The demo opened in 1981, inside a European castle where an exclusive auction is about to begin. The guests are masked, the items on offer are tied to a shadowy figure known only as Dictator X (previously listed as Hitler, but now things have been tweaked for a smoother global release), and the atmosphere is thick with suspicion. You step into the role of Noah Crawford, an 18‑year‑old who has come here searching for his missing father, Leonardo. His obsession with Dictator X has led him to vanish, and Noah’s only lead is this clandestine gathering.
The auction is not just a backdrop but the stage on which the drama unfolds. Each rival bidder has their own secrets, and the player’s task is to read the room, gather information, and decide when to push forward or hold back. The TGS demo showcased this tension beautifully: a single round of bidding felt like a duel, with every glance and hesitation loaded with meaning.
What sets Dark Auction apart is its theatrical presentation. The art direction, led by manga artist Kohske (GANGSTA.), gives each character a bold, exaggerated presence. The auctioneer, voiced with gravitas by Show Hayami, commands the room with every strike of the gavel. The cast is stacked with talent, from Kengo Kawanishi as Noah to Akira Ishida as the enigmatic Hell, and their performances lend the demo the weight of a live drama.
Exploration plays a key role between auction rounds. The castle can be roamed in 3D, with players searching for clues and piecing together information. A distinctive word‑cloud reasoning system allows you to collect keywords and connect them into deductions, echoing the puzzle‑driven design of writer Rika Suzuki’s earlier works like Another Code, Hotel Dusk: Room 215, AGAIN, and Last Window: The Secret of Cape West.
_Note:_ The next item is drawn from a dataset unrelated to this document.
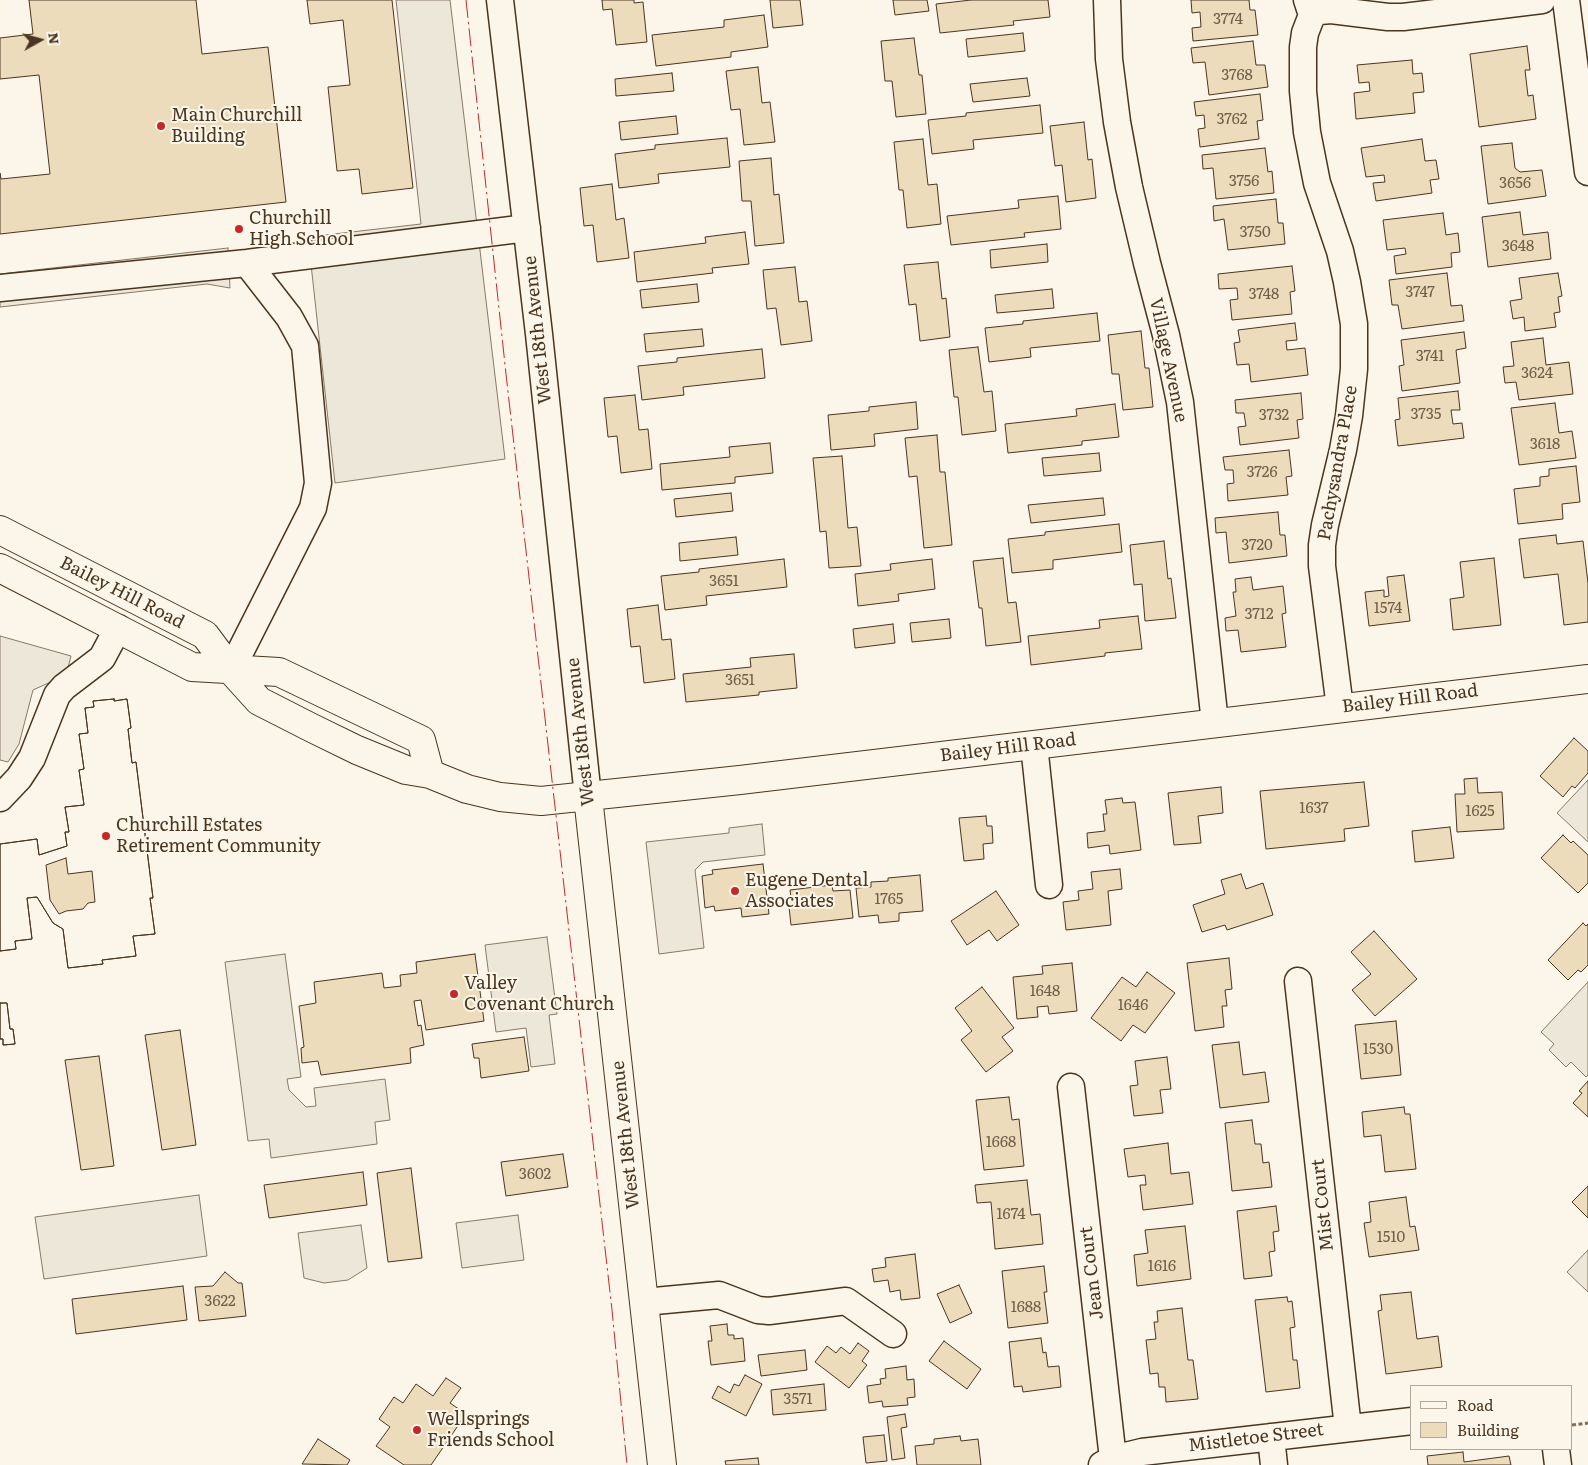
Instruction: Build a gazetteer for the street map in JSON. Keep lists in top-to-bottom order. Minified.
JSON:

It feels intuitive, and in the demo it added a satisfying layer of detective work to the social sparring of the auction itself.
The atmosphere is heightened by Yuko Komiyama’s score, which shifts from tense strings during bidding wars to sombre piano in quieter exploration. Combined with the flicker of candlelight and the rustle of cloaks, the result is a game that feels more like inhabiting a gothic stage production than playing a conventional adventure. Thematically, the game is bold. By framing its mystery around the estate of a fictionalised dictator (yes, thankfully changed from the original character), it explores how the trauma of war lingers into the next generation. Noah and his peers are forced to confront the absurdity of inherited history, and the auction becomes a metaphor for how the past is bought, sold, and reinterpreted. IzanagiGames has been clear that the game does not glorify or promote war crimes; instead, it uses history as a mirror for human drama and moral reflection.
The TGS demo was deliberately tight, focusing on a single sequence within the auction hall. It left questions hanging: how far will the story branch based on which artefacts you secure, and how deeply will the rival characters’ backstories intertwine with Noah’s search for his father? The slice shown, though, was enough to suggest a carefully crafted mystery adventure, one that thrives on tension, performance, and atmosphere. Between this and Akiba Lost, IzanagiGames has a very strong showing to look forward to.